_What you have to do:_
Pick out each line in these entries that contains the string "Kościuszki".

Collected data:
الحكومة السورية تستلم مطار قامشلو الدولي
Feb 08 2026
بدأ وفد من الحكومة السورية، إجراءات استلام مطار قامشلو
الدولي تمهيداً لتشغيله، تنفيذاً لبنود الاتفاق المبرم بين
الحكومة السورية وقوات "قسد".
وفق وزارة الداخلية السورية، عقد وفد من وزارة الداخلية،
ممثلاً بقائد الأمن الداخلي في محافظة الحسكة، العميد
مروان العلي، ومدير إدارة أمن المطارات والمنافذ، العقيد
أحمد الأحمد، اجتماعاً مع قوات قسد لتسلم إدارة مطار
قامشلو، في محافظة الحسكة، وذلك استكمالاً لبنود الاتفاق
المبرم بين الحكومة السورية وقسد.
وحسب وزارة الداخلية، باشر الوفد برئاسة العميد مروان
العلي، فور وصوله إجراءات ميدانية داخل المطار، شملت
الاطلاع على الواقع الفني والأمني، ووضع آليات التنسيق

...

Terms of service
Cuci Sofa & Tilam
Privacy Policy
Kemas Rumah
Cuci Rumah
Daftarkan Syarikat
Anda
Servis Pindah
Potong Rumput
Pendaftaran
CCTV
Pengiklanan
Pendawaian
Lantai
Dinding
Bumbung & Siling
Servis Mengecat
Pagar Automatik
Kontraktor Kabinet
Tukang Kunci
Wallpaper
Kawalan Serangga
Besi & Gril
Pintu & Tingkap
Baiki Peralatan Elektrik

--

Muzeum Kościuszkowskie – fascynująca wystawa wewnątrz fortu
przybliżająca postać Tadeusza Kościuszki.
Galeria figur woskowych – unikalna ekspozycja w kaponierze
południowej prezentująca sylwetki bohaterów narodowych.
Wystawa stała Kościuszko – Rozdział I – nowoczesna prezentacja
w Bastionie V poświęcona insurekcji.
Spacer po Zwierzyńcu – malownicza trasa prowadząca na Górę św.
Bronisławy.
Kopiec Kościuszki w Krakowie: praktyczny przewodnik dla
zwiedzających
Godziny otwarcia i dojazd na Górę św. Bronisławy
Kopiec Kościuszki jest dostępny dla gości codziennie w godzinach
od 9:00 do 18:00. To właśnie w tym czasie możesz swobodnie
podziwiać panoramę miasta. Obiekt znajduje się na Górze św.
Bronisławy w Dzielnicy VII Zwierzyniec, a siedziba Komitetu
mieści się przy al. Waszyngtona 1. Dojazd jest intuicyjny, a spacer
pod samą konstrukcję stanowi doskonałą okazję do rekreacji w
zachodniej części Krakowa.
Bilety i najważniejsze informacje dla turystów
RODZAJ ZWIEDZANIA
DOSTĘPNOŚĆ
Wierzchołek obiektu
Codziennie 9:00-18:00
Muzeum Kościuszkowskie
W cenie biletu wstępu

_The completed task:_
przybliżająca postać Tadeusza Kościuszki.
Kopiec Kościuszki w Krakowie: praktyczny przewodnik dla
Kopiec Kościuszki jest dostępny dla gości codziennie w godzinach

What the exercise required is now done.